• ПИСЬМЕННОЕ ЗАДАНИЕ
Перепишите дословно часть приведенного ниже отрывка об акцентах от слов «Australian pronunciation can» до слов «whole new level.» включительно.

• ПРЕДЛОЖЕННЫЙ ОТРЫВОК
________________

Я была́ о́чень впечатлена от посо́ла, и честно я могла́ понима́ть его́ лу́чше чем носи́телем языка́. Он говори́т ме́дленный и я́сно. как должно.

----------


## it-ogo

> Я была́ о́чень впечатлена послом, и, честно говоря, я смогла понять (or поняла) его́ лу́чше чем носи́телей языка́. Он говори́т ме́дленно и я́сно. Как должно.

 Это всегда так. Говорить на неродном языке гораздо проще с теми, для кого этот язык тоже неродной. Международный английский я понимаю гораздо лучше, чем американский, или британский. Не говоря уже об австралийском.

----------


## zxc

> Не говоря уже об австралийском.

 Australian pronunciation can really be awful (sorry to any of you Australian users!).  As an American, sometimes I can't even understand them.  It's not so much the way they pronounce their sounds, it's the way they completely omit so many of them in speech.  Of course, there's reduction in every language, but Australians really take it to a whole new level.

----------


## Valda

По-мо́ему э́то зави́сит к хоро́шему произноше́нию (enunciation), и не обяза́тельно к ме́сту рожде́нию. 
Спаси́бо для погребко́в  ::

----------


## Lampada

> По-мо́ему э́то зави́сит к хоро́шему произноше́нию (enunciation), и не обяза́тельно к ме́сту рожде́нию. 
> Спаси́бо для погребко́в

 
По-мо́ему*,*э́то *зави́сит от* хоро́шего произноше́ния, и необяза́тельно* от* ме́ста рожде́ния.

----------


## Hanna

I think everybody is pleasantly surprised to hear native English speakers master a foreign language, including their own. It is well known that native English speakers don't usually have the same motivation to learn a foreign language. As a result only those who are genuinely interested and motivated even get as far as a half decent level of fluency... It is different for people who more or less have to learn English as a foreign language.  It would probably be quite a novelty in Russia, to hear an American speak good Russian! Or an English person. I know an American who lives in London now, but lived in Moscow for 3 years before moving there. He only learnt a few words of Russian during this period, and said it was "impossible". He worked in banking and I suppose he was able to get by in English at work.   I have noticed that American and British accents sound quite different in Swedish and in French.  The British accent is less characteristic and could be mistaken for something else unless the person isn't very obviously British.  The American  accent is much more obvious since American English has some rather unique sounds that makes it stand out.   But there are exceptions - I once heard an American speak beautiful French with only a very faint accent - obviously he'd made a big effort.  * Americans are usually outgoing and and friendly, so accent or no accent - that helps to make a positive impression!*

----------


## Ann

> American speaking Russian is quite rare phenomenon.  American speaking grammatically correct Russian is very-very rare phenomenon. So I can say more or less what is heavy American accent in Russian but have no idea what is light American accent.

 Can you really tell that the accent is "American" as opposed to just "foreign"?  ::

----------


## it-ogo

> Can you really tell that the accent is "American" as opposed to just "foreign"?

 Well, I definitely can distinguish it from, let us say, Chinese accent. (Unless, maybe, both of them are used simultaneously.  ::  ) Or some others.

----------


## Shady_arc

> Can you really tell that the accent is "American" as opposed to just "foreign"?

 Maybe not specifically American, but I'd say it's pretty easy to recognize an accent as English. The language has a rather atypical collection of sounds. For example, could you find that many examples of languages that have the same R,T,D, "er" sounds? Any, among popular languages, please  :: . And that pounding rhythm typical of English speech, but foreign for Russian or, say, Japanese.

----------

________________

• ИСХОДНЫЕ ДАННЫЕ
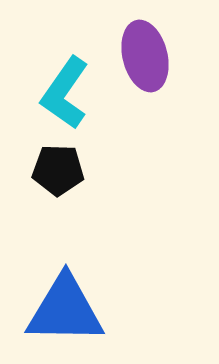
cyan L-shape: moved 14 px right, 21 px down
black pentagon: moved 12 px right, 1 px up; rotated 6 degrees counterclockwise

________________

• РЕЗУЛЬТАТ ЗАДАНИЯ
Australian pronunciation can really be awful (sorry to any of you Australian users!).  As an American, sometimes I can't even understand them.  It's not so much the way they pronounce their sounds, it's the way they completely omit so many of them in speech.  Of course, there's reduction in every language, but Australians really take it to a whole new level.